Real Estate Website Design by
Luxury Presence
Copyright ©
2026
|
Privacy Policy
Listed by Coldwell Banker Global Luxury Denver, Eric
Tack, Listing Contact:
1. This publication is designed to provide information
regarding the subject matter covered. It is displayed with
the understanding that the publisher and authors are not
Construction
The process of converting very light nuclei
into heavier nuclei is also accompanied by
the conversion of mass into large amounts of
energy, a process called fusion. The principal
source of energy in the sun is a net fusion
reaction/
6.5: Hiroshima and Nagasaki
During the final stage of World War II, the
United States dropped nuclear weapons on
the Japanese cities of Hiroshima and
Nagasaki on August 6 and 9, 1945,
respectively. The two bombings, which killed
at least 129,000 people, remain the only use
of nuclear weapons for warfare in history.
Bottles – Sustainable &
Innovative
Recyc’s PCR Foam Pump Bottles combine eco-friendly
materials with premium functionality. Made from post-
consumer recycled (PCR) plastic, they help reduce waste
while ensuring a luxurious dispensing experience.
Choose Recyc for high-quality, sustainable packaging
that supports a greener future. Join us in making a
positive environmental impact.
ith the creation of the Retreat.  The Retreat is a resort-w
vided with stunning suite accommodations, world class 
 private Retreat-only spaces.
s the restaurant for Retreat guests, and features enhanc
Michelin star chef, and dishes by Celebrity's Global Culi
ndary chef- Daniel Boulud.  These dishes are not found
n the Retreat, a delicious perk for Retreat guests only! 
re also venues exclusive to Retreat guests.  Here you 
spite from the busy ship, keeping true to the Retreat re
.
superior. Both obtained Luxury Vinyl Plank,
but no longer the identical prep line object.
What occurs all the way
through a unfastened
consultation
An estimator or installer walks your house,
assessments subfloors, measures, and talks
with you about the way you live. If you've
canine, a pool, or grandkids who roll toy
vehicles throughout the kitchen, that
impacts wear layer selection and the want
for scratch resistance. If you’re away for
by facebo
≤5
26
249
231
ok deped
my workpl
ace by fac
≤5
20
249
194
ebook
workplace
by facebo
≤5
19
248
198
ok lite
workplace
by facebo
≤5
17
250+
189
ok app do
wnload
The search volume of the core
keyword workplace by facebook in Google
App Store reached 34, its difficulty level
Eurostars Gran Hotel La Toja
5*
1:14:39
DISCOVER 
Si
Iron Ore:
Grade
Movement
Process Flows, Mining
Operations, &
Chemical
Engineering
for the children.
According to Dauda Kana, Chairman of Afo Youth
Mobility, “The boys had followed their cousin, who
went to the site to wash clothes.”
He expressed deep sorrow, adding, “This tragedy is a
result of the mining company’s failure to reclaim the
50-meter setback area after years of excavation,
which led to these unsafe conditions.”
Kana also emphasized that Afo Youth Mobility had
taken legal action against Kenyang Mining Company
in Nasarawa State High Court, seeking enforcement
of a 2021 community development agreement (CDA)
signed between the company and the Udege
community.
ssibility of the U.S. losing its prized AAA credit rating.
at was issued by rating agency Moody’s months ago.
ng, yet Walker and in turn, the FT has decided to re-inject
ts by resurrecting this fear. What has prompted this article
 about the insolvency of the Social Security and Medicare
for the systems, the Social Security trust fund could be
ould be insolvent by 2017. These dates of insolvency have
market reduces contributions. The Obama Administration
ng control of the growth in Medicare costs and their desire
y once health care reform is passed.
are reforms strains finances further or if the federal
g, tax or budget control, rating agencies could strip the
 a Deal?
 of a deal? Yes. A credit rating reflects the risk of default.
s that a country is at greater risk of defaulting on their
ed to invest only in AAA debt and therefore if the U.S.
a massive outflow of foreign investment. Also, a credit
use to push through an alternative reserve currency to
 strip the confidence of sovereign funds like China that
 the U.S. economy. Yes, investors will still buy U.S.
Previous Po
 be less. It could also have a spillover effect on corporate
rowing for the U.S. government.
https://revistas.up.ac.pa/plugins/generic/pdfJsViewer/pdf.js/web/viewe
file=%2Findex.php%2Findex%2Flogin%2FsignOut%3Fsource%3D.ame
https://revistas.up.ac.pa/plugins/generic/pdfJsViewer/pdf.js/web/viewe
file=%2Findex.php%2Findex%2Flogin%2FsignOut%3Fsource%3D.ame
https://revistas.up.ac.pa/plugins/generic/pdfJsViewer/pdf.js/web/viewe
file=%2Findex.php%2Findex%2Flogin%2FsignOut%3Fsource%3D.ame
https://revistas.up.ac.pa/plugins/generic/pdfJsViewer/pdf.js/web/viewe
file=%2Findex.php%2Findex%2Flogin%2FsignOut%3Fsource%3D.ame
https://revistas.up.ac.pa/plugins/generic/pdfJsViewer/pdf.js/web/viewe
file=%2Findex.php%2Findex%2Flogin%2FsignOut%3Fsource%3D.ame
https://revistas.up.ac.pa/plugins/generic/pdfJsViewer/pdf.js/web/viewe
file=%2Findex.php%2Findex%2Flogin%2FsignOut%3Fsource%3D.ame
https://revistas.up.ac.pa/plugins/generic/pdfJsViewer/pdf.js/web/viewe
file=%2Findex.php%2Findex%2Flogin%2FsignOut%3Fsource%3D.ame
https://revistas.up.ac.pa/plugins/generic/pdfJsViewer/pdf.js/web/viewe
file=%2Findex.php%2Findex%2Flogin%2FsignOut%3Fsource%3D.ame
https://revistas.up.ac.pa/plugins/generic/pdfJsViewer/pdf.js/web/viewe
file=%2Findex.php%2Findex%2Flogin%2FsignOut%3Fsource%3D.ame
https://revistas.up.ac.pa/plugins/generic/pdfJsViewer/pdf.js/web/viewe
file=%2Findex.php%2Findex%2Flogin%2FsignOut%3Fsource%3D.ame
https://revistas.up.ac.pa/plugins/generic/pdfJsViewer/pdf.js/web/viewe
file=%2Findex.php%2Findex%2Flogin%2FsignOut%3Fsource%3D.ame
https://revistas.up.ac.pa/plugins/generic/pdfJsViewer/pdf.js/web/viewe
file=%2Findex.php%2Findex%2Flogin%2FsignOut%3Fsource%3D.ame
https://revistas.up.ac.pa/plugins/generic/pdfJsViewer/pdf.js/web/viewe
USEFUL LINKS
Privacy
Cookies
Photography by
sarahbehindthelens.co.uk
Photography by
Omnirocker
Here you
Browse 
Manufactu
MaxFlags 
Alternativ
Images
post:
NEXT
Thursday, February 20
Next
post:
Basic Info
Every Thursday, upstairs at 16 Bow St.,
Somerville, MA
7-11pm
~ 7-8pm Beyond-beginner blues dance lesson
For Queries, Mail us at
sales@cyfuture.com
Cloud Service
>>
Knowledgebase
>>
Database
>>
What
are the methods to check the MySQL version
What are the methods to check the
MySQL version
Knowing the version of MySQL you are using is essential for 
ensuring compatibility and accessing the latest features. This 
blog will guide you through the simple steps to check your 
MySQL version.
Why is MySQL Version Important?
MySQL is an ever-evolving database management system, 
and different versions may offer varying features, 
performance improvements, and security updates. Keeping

◇ ◇ ◇ ◇ ◇ ◇ ◇

### Prompt
Up to and including the line with "positive environmental impact.", transcribe the entries above exactly, starting from their first line.

### Reply
Real Estate Website Design by
Luxury Presence
Copyright ©
2026
|
Privacy Policy
Listed by Coldwell Banker Global Luxury Denver, Eric
Tack, Listing Contact:
1. This publication is designed to provide information
regarding the subject matter covered. It is displayed with
the understanding that the publisher and authors are not
Construction
The process of converting very light nuclei
into heavier nuclei is also accompanied by
the conversion of mass into large amounts of
energy, a process called fusion. The principal
source of energy in the sun is a net fusion
reaction/
6.5: Hiroshima and Nagasaki
During the final stage of World War II, the
United States dropped nuclear weapons on
the Japanese cities of Hiroshima and
Nagasaki on August 6 and 9, 1945,
respectively. The two bombings, which killed
at least 129,000 people, remain the only use
of nuclear weapons for warfare in history.
Bottles – Sustainable &
Innovative
Recyc’s PCR Foam Pump Bottles combine eco-friendly
materials with premium functionality. Made from post-
consumer recycled (PCR) plastic, they help reduce waste
while ensuring a luxurious dispensing experience.
Choose Recyc for high-quality, sustainable packaging
that supports a greener future. Join us in making a
positive environmental impact.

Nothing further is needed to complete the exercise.